Go through the listing and copy each line with the string "lines".

SOURCE DATA:
##############################

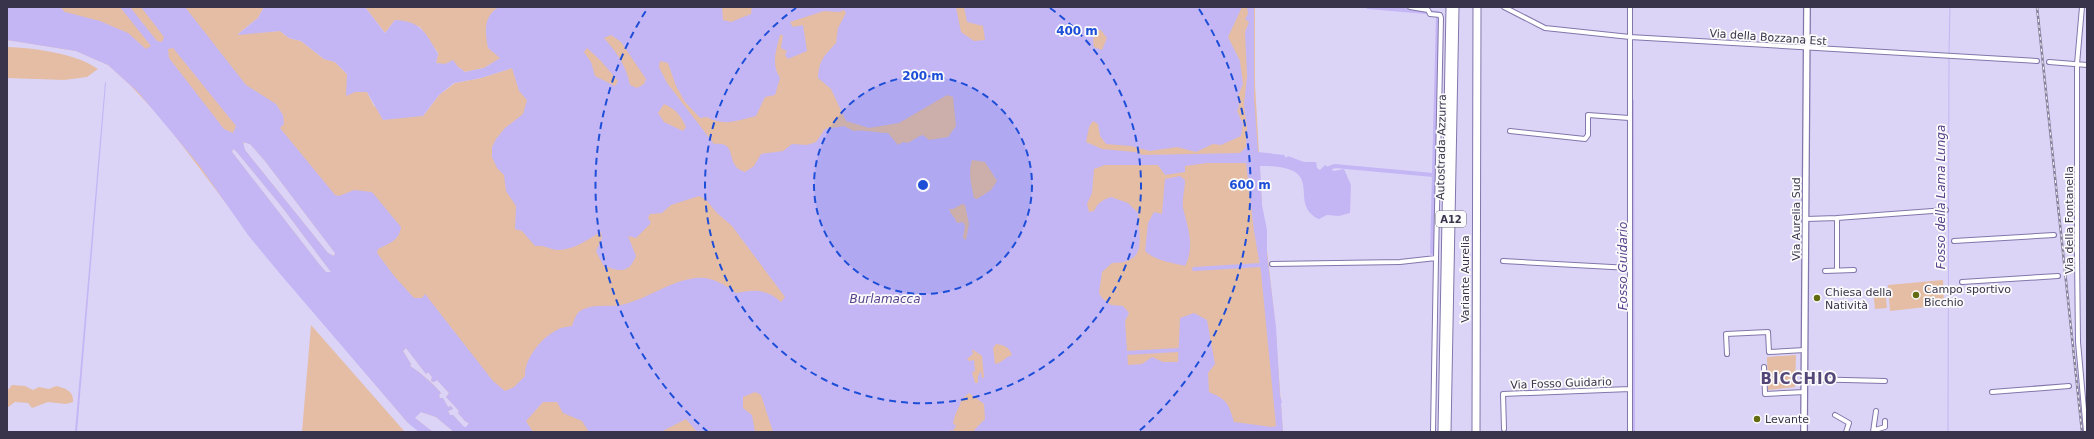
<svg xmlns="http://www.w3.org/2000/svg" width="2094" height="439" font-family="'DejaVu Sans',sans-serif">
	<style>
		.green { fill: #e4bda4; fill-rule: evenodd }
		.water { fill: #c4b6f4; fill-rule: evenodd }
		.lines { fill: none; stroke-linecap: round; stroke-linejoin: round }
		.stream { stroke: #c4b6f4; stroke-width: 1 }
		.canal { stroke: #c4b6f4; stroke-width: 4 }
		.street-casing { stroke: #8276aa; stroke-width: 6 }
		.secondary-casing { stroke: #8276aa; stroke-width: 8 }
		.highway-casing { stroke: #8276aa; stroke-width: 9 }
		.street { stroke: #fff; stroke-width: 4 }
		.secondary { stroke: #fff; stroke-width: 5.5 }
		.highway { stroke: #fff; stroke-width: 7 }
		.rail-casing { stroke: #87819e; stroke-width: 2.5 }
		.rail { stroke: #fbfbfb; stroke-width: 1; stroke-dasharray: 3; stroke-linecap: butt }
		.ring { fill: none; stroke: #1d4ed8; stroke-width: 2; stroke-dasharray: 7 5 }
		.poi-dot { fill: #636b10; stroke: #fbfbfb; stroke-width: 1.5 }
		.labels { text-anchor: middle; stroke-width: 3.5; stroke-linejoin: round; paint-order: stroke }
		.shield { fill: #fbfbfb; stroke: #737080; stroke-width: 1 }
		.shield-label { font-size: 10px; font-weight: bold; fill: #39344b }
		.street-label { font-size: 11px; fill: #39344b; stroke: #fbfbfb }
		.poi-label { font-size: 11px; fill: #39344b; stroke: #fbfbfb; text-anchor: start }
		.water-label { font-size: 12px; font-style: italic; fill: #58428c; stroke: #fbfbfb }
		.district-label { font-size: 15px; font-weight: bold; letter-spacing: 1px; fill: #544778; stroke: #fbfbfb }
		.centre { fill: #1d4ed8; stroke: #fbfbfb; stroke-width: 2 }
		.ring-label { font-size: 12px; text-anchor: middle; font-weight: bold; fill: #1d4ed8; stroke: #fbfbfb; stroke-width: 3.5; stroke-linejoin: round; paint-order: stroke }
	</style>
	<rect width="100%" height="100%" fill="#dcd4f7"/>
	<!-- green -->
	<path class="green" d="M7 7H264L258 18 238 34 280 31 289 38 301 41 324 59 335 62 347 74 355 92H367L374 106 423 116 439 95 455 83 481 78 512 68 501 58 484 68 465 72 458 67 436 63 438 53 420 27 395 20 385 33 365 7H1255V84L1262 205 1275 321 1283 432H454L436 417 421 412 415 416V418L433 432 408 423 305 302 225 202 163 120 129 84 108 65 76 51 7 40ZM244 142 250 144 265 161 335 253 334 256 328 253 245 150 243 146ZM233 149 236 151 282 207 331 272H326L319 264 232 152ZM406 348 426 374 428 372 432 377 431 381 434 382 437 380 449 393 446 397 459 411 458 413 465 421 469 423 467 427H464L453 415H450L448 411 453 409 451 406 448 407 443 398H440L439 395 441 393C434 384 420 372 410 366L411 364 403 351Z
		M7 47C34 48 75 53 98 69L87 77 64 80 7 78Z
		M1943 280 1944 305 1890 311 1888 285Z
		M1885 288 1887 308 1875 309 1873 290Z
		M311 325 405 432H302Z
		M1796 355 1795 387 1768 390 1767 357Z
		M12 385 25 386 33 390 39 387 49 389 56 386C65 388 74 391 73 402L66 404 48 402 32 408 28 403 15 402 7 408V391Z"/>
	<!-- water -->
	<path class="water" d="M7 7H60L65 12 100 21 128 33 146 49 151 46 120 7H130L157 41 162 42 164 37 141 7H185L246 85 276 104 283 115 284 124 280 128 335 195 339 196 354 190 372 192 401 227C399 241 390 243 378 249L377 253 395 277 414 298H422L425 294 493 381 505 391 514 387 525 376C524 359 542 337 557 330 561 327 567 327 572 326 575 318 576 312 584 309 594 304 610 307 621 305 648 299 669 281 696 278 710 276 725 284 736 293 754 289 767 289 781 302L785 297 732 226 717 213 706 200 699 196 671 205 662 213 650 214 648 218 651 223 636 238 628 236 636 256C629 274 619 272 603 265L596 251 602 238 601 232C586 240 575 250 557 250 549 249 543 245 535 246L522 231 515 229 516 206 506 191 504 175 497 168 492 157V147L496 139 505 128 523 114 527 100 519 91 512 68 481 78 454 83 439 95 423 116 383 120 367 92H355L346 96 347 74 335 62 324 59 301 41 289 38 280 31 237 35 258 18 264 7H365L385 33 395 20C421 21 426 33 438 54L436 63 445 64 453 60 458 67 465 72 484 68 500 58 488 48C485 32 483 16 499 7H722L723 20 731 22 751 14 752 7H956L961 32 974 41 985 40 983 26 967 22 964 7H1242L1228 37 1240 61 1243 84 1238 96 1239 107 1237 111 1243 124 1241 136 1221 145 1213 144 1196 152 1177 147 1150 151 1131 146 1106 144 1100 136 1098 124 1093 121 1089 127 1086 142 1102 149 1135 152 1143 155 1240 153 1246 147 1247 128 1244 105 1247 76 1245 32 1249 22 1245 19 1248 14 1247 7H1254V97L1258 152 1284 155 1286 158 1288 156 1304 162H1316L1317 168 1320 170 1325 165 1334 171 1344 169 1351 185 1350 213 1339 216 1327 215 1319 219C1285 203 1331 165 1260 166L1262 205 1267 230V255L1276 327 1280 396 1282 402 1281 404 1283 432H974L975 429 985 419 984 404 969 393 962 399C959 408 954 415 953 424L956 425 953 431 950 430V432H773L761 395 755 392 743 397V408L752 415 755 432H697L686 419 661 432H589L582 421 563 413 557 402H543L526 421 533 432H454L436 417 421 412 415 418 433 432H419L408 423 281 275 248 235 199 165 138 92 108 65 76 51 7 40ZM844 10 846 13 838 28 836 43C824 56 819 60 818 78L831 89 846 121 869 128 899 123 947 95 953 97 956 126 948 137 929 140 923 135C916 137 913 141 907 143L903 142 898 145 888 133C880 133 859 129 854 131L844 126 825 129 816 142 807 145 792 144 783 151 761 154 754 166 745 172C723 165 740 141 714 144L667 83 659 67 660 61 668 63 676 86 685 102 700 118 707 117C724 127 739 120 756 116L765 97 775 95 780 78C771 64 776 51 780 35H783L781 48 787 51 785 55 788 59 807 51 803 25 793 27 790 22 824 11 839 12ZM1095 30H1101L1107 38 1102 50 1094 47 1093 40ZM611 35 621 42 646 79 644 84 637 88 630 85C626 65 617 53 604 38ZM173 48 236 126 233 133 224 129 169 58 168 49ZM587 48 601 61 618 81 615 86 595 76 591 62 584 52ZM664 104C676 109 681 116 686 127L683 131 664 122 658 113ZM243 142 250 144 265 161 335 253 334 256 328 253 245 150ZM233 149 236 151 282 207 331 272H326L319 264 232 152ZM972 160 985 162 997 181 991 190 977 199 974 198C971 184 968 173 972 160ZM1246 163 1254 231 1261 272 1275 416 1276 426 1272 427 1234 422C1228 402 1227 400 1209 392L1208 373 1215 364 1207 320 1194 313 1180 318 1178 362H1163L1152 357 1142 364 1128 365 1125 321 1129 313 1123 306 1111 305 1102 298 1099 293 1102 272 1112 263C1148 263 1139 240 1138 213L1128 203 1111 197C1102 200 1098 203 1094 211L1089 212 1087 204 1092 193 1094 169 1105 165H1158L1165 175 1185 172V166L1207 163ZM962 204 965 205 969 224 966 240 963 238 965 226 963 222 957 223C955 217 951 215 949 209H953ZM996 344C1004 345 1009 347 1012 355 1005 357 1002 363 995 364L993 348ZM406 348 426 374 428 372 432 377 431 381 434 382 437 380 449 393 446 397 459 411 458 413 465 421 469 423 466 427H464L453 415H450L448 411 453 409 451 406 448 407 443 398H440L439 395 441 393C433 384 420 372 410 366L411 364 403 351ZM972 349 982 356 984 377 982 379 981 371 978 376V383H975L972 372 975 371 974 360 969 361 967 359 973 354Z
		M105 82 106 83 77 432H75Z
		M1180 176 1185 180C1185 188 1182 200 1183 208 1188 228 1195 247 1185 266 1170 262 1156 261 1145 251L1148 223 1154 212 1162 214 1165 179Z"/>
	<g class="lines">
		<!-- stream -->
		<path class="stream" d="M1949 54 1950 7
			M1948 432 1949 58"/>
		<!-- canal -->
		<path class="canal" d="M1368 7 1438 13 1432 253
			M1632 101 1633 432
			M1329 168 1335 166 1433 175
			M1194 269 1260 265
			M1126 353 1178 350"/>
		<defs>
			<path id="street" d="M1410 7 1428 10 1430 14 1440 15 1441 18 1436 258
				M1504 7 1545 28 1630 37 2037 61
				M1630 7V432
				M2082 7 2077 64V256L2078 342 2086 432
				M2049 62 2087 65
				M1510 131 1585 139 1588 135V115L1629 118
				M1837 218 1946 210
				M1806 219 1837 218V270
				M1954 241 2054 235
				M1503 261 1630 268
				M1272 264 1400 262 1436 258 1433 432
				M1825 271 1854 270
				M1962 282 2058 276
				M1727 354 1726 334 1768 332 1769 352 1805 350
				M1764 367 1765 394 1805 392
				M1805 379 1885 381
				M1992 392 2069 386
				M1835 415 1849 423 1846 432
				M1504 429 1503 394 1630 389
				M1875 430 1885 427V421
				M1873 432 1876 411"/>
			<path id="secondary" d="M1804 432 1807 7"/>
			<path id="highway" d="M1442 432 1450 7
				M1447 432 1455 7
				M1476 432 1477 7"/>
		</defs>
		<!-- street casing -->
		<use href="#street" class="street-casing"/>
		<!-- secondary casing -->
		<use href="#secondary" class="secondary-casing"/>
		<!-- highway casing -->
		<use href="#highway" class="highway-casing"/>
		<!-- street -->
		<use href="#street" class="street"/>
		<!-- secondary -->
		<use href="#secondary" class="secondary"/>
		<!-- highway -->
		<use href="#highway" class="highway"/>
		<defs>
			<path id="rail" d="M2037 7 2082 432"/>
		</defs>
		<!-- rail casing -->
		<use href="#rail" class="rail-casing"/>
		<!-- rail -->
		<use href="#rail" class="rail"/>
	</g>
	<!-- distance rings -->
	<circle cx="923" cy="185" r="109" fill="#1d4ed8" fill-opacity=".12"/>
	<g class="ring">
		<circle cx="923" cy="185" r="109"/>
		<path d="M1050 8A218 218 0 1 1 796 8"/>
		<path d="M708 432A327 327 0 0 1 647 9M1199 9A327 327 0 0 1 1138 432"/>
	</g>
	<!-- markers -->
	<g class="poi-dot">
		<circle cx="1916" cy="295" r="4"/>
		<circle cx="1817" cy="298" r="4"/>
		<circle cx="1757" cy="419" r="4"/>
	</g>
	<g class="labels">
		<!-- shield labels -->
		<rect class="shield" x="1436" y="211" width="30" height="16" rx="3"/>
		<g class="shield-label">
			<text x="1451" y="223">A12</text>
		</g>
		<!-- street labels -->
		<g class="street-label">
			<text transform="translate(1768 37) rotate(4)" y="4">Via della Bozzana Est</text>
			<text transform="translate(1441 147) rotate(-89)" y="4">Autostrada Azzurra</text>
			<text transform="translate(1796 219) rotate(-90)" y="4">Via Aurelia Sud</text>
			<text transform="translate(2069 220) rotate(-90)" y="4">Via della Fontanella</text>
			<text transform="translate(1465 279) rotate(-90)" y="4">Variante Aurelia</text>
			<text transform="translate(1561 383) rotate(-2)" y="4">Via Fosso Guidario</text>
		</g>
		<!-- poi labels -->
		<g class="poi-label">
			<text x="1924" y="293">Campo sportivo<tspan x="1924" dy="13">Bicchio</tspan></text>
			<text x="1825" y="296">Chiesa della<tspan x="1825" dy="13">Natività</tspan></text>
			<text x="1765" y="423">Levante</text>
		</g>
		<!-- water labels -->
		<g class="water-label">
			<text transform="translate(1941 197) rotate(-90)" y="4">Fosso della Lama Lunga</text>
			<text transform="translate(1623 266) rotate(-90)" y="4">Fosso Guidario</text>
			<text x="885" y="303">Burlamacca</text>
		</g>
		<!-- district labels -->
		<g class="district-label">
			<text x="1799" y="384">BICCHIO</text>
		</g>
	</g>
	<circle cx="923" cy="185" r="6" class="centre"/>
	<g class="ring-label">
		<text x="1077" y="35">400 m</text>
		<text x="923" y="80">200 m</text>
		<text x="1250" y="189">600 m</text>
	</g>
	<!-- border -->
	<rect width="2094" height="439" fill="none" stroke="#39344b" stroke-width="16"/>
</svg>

##############################

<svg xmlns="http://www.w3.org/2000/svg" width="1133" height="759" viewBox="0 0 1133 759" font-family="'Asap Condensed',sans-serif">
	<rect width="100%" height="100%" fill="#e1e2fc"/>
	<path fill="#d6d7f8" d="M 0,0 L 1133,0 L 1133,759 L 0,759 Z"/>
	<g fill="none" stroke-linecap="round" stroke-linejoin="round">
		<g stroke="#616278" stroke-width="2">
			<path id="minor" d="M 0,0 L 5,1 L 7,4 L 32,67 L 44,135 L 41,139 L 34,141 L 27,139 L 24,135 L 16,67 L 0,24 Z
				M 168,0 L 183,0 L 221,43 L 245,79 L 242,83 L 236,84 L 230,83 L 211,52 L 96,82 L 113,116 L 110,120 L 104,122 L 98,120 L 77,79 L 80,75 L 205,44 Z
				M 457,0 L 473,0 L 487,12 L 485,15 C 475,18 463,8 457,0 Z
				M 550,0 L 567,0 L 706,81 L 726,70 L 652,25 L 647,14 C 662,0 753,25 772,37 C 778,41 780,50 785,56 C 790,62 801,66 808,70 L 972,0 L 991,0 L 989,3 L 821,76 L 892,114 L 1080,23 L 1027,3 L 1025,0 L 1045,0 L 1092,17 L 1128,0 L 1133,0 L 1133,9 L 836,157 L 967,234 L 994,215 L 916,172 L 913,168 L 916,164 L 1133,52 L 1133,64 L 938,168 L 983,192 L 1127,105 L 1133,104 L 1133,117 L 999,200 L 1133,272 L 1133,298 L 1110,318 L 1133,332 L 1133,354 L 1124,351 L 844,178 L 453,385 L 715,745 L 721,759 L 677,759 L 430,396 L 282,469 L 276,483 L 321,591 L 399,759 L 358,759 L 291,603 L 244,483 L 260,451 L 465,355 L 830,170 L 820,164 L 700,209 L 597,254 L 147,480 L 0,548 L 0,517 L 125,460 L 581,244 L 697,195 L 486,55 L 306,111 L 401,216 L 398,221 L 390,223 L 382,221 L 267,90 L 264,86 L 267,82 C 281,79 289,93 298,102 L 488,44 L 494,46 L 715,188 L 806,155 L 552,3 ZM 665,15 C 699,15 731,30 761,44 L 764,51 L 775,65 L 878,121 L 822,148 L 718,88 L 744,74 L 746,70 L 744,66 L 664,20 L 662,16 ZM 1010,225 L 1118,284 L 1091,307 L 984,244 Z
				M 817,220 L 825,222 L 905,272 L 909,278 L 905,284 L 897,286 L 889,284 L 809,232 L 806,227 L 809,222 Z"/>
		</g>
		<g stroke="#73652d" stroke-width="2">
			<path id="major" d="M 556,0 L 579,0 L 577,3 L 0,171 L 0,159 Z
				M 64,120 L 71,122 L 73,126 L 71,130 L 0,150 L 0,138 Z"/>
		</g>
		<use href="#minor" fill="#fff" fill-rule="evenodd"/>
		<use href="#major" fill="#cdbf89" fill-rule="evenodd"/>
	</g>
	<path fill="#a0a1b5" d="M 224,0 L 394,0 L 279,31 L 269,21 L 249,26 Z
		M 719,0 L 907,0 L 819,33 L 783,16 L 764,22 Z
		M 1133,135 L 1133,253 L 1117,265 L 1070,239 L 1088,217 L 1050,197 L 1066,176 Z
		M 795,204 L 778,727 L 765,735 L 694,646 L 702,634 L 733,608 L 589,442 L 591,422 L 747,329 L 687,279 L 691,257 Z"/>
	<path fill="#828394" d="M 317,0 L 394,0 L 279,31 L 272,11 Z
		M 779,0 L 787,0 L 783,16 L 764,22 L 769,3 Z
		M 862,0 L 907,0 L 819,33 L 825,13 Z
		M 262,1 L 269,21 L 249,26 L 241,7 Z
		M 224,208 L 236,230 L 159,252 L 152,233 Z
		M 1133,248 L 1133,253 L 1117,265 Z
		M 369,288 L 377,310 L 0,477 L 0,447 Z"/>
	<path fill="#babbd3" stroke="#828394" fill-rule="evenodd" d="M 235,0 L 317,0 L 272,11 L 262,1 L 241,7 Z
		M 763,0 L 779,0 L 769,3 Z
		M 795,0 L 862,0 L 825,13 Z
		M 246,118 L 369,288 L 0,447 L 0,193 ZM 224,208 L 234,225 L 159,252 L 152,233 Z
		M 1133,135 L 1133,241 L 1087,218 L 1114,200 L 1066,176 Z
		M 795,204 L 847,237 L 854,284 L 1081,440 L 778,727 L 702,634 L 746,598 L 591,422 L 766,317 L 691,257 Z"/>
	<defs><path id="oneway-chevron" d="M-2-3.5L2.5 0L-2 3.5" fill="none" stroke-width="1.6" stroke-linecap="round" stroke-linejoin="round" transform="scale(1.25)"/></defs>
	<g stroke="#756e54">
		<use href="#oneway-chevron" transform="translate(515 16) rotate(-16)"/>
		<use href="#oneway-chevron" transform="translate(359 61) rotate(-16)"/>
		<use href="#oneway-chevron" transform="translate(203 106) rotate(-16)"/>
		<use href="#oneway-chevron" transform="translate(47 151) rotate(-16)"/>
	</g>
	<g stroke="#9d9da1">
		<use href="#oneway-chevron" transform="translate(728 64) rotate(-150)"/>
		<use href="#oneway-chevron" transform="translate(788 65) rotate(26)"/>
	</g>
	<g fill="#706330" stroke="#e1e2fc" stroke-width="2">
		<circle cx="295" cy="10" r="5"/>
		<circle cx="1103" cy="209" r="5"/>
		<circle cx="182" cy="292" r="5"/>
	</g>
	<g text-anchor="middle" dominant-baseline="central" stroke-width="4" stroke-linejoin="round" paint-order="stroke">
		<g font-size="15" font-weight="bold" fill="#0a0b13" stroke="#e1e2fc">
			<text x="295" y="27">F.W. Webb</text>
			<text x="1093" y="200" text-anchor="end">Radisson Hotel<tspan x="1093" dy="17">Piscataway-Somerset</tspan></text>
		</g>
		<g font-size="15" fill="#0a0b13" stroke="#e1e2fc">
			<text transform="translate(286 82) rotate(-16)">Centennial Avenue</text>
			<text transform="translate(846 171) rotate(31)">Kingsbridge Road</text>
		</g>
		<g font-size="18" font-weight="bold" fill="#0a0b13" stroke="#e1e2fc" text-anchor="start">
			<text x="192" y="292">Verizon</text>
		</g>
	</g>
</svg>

##############################

SOLUTION:
		.lines { fill: none; stroke-linecap: round; stroke-linejoin: round }
	<g class="lines">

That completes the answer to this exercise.